**** READING PASSAGE

In the Gazette’s article “Cannon Beach property owner prevails in state land use board decision,” (Oct. 9), Will Rasmussen, attorney for the property owner Jeff Nicholson stated, “The decision was, frankly, a win for Cannon Beach.” We, the 66 members of Friends of Cannon Beach, a nonprofit corporation founded and funded to oppose and expose this decision, strongly disagree.

Nicholson bought his 1/2 acre parcel in 2014. It has steep slopes and had, therefore, been restricted to only the existing 100 year old “historic cottage.” Immediately, he asked to build “a couple of cottages.” The city denied him three times because it would violate our steep slope laws. Unfortunately, his lawyers found a loophole in our code. So Nicholson appealed and threatened a lawsuit.

Instead of standing firm, the city endeavored to circumvent our laws and agreed to allow Nicholson to re-apply to build FOUR FULL-SIZED homes on his steeply sloped parcel by simply calling it something different. That’s how the Planned Unit Development option came about. The city created this option and gave it to Nicholson in exchange for putting his lawsuit on hold. It’s that simple.

The relabel had to first get past the Planning Commission, which was not privy to the PUD–for-lawsuit exchange. The Planning Commission decisively voted 6-1 to deny Nicholson a fourth time.

The City Council, however, rushed the project to its own agenda. Two days before the Planning Commission had even voted to deny, council had already called a “special meeting” solely to accommodate Nicholson and vote on the PUD scheme. The city sent out two flawed and confusing public notices.

On Feb. 10, council held its rushed hearing. Opposition was light. People felt the Planning Commission had again done its job by its denial and remained confused about the process. Council closed the record and tentatively approved the project.

********

» YOUR GOAL
Summarize the Cannon Beach land-use letter in three sentences.

**** PROVIDED DATA

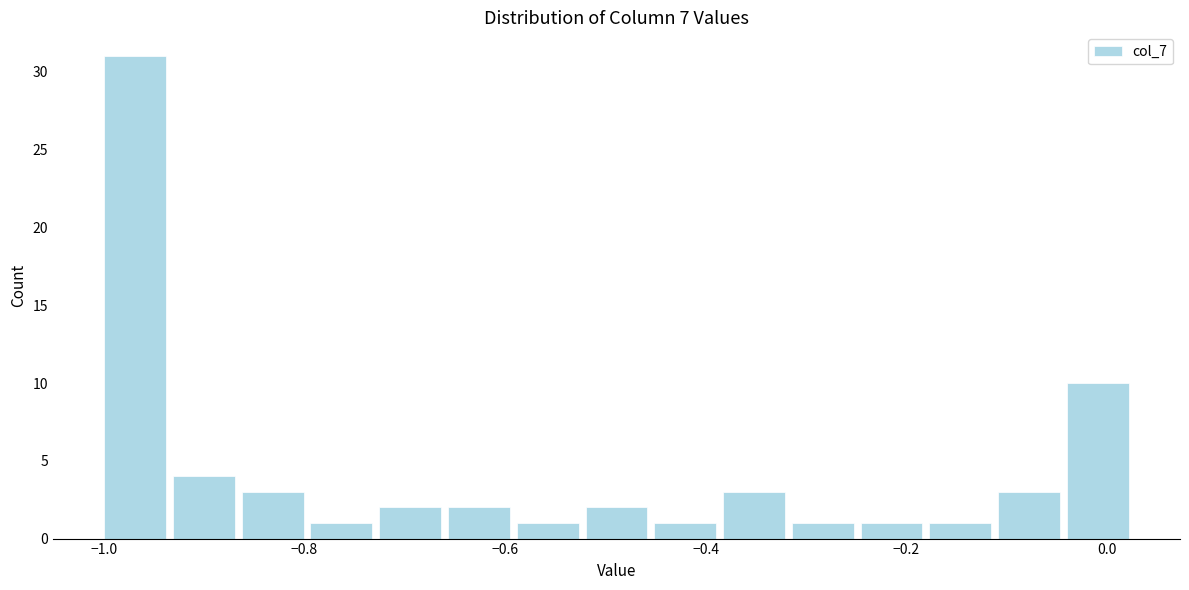

Around what value on the x-axis is the tallest bar? Give the approximate position of its centre, as read against the axis.

-0.96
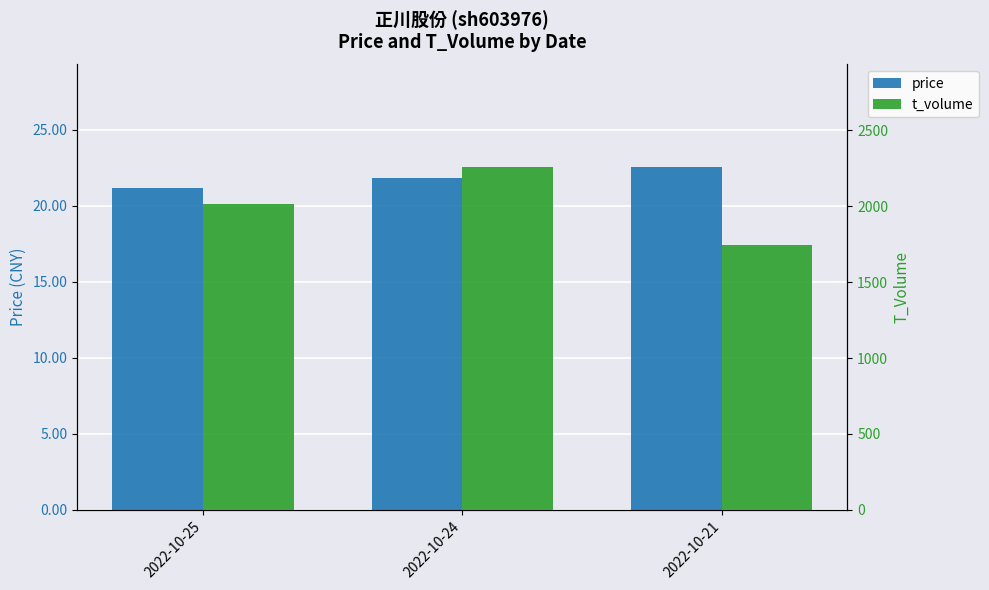

Count the t_volume values in the range 1747 to 2257.

3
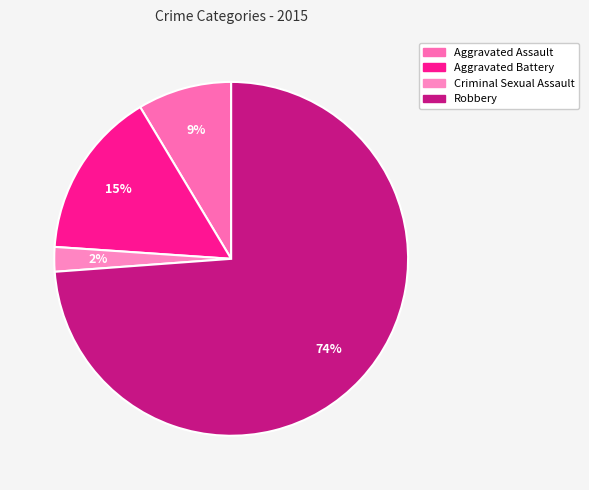

To the nearest percent, what portion does Aggravated Battery represent?

15%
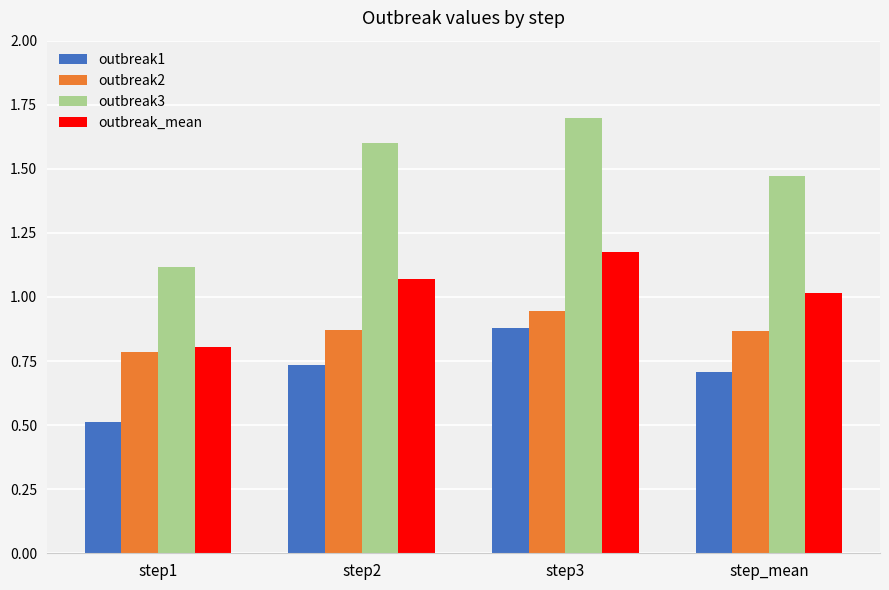

What is the difference between the outbreak_mean values at step2 and step3?

0.1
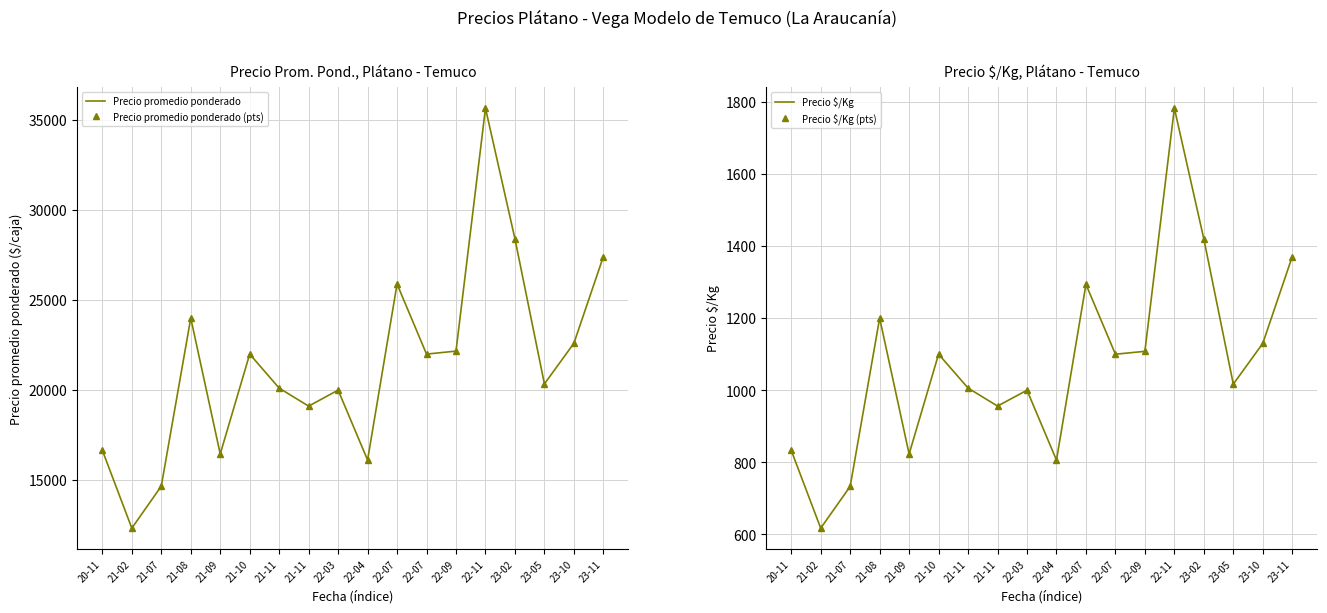

What are all the series names shown in the legend?

Precio promedio ponderado, Precio promedio ponderado (pts), Precio $/Kg, Precio $/Kg (pts)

********

» TASK RESPONSE
The 66 members of Friends of Cannon Beach reject the claim by property owner Jeff Nicholson's attorney that a state land use board decision in Nicholson's favor was a win for Cannon Beach. After the city denied Nicholson three times under its steep slope laws, his lawyers found a loophole and he threatened a lawsuit, so the city created a Planned Unit Development option that let him re-apply for four full-sized homes in exchange for putting the lawsuit on hold. The Planning Commission voted 6-1 to deny the project, but the City Council had already called a special meeting, held a rushed hearing on Feb. 10 where opposition was light, and tentatively approved it.